Paul Cheal, CEO of the Big Issue Group, added: “We are very excited to have worked in collaboration with Aberdeen City Council on the launch of the Big Issue eBikes in the city.
“Renting an eBike from Big Issue Group is not only good for the environment, but it also creates opportunities for marginalised people.”
The history of the so-called ‘Barney bikes’ in Aberdeen
Plans to bring a bike rental scheme to Aberdeen have been rolling around the city council since 2018, but numerous setbacks left efforts to introduce one in low gear for a very long time.

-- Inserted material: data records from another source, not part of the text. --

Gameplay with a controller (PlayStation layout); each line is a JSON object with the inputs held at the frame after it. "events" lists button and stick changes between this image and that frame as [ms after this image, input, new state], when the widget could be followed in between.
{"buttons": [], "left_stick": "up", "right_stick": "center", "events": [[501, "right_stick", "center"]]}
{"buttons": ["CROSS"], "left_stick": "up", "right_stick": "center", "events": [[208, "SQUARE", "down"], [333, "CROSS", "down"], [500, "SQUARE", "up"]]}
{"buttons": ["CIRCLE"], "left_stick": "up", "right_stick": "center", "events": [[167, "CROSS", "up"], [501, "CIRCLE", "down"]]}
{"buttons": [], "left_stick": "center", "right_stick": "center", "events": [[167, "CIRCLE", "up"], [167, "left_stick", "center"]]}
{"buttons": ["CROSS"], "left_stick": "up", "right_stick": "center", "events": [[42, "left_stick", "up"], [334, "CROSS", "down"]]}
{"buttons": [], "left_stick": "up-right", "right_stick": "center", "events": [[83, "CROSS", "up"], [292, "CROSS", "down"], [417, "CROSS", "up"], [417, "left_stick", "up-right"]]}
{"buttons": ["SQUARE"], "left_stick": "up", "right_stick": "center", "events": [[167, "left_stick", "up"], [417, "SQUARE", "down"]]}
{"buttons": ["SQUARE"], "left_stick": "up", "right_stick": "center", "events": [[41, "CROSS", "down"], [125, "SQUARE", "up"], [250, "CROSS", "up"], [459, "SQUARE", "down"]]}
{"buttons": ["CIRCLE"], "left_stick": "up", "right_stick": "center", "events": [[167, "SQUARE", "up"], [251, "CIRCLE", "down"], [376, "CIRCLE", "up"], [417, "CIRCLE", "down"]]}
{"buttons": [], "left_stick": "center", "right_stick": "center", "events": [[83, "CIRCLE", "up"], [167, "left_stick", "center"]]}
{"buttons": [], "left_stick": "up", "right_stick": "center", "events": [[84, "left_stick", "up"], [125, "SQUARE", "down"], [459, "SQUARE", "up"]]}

Initially, some thought a clever nickname for an Aberdeen bike hire project could be “Barney Bikes”, named after the former Lord Provost Barney Crockett.
This would have mimicked the nickname for the London bike rental scheme, Boris Bikes, as Boris Johnson was Mayor of London when that initiative first launched.
Back in 2018, Mr Crockett said: “I imagine the scheme will be given lots of names when it is implemented, I think it is wonderful a few have started calling them Barney Bikes — maybe Crockett cycles next”.
However, times have changed in the Town House since then, and Mr Crockett no longer holds the golden chains of Lord Provost.
It was hoped last September that the project would have been launched in spring 2022, but it is understood there were problems in sourcing enough bikes for it, partly driven by Covid and lockdown measures creating new interest in cycling.
Although it would have obviously more ideal to launch the scheme during the warmer months, Mr Endresen said he’s happy to finally see it rolling out this week.